Fata Morgana does deliver on that initial promise of adventure, but I have to admit that it required a bit of patience on my part to get invested in the story. I don’t generally enjoy it when an author has clearly gone out of their way to get every little detail right and wants to make for damn sure that you know about it. If you want to read an exhaustive catalog of the US Army Air Force bomber crew experience during WW2, you’ll probably love this book, but if you aren’t into that level of minutiae, you might have to give it some room to grow on you.

It doesn’t help that the characters are all fairly one-dimensional archetypes and they never rise above their first impressions. They wisecrack, they make earnest speeches, they sacrifice for the good of the crew, they’re generally stand-up guys.
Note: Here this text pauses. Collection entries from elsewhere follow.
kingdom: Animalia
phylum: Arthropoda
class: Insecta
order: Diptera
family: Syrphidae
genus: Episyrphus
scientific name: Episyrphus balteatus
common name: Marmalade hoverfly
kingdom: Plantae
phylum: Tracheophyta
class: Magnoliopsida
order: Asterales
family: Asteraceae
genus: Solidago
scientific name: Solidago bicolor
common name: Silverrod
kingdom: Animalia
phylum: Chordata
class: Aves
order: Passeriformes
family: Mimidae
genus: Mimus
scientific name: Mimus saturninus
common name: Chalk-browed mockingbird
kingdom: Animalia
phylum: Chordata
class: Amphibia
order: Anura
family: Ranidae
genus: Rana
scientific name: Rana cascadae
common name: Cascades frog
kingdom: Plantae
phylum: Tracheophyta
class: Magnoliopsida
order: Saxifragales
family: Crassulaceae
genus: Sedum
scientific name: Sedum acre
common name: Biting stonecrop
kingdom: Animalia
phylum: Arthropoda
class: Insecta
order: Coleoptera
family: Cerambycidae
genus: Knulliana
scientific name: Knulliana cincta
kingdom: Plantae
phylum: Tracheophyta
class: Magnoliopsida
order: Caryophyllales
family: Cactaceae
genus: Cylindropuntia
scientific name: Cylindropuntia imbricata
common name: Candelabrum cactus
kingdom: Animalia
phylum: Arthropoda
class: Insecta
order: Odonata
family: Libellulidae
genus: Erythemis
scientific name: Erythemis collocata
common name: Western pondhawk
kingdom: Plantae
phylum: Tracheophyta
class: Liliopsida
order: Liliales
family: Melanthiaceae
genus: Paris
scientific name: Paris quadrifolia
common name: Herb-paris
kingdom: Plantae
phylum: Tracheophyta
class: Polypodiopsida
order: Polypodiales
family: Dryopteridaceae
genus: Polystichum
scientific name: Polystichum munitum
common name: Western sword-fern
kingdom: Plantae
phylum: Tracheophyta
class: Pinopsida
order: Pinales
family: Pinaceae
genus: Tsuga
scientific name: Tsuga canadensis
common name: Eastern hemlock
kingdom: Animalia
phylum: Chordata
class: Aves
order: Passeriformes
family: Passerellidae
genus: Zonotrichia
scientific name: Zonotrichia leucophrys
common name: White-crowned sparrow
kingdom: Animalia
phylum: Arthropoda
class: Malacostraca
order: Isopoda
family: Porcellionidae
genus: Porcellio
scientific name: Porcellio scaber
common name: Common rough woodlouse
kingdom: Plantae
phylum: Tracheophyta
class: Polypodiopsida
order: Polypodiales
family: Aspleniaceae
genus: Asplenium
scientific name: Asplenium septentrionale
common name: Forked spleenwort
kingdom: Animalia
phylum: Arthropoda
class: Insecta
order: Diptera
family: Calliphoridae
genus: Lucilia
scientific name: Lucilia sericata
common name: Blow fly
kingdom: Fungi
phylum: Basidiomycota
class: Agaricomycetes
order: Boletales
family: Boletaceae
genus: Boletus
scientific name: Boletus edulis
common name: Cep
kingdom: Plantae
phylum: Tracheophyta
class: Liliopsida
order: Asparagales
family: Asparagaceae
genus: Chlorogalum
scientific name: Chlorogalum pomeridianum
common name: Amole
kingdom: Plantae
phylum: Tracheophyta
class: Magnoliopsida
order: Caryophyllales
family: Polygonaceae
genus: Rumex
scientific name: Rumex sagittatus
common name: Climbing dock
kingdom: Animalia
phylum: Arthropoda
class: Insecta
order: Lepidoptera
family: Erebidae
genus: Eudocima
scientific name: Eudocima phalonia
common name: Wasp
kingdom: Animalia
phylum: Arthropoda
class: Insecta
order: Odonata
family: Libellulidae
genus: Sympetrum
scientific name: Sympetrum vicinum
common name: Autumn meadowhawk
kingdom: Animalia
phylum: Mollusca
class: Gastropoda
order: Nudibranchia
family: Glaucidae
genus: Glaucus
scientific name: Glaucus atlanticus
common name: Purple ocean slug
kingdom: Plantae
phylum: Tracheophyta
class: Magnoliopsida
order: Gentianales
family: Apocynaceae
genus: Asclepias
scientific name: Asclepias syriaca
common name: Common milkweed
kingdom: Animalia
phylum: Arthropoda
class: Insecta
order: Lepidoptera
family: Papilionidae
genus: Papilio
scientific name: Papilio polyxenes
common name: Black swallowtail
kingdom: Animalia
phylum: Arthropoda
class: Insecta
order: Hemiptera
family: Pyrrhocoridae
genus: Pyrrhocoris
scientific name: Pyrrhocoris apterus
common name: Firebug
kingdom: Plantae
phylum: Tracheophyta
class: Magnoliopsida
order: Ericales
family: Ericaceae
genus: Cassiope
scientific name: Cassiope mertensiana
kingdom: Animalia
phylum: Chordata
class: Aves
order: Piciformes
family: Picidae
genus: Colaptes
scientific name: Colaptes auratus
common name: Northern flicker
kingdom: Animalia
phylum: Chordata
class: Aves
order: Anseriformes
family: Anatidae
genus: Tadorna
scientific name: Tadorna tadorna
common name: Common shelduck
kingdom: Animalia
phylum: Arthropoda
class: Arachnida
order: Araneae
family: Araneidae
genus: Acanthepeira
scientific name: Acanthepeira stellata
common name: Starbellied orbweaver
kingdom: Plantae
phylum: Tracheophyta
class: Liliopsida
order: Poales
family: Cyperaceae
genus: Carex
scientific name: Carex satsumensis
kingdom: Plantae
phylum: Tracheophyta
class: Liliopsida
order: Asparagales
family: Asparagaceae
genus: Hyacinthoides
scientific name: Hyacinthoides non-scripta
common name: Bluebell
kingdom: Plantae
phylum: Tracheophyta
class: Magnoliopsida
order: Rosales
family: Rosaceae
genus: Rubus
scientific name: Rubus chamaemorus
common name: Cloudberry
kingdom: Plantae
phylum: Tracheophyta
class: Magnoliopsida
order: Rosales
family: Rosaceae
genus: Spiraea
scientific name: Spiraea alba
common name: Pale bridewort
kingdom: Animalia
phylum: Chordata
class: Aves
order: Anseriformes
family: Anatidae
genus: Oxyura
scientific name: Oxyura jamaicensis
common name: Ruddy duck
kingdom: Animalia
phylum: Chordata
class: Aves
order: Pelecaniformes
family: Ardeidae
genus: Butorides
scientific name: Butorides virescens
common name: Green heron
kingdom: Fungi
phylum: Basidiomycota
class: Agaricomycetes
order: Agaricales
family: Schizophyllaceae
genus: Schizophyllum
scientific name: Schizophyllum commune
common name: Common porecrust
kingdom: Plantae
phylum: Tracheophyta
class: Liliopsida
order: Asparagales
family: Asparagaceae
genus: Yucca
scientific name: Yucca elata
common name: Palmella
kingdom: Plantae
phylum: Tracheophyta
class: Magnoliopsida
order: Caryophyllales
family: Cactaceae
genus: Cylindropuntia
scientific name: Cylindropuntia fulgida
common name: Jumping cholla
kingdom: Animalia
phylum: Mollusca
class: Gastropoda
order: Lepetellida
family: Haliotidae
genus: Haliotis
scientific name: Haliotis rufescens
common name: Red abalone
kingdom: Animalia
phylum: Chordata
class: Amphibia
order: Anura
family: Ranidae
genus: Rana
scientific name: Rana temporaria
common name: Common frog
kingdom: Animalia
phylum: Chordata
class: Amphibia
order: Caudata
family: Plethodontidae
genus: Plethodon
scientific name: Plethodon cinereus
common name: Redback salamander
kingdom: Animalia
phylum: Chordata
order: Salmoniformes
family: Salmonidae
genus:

That isn’t necessarily a bad thing, per se, because the story well-executed and there isn’t a false note throughout, but I can barely remember any of their names.

There is one interesting sequence late in the book where reality comes unstuck and things get a little surreal, but it goes on for long enough that it started feeling repetitive. The best parts of the book are when the crew has to do their job and fight back against their enemies, be they Nazis or otherwise. These sequences are thrilling and evocative, and are part of what brought the book home for me. There are a few action sequences full of heart-pounding moments and thrills, especially late in the book.

I did like Fata Morgana, but it feels like this review landed a bit more on the negative side than I intended. I think this a book for a certain type of reader laser-focused on verisimilitude, even in their science fiction. I don’t generally fall into that category, but I can still appreciate a story well-told.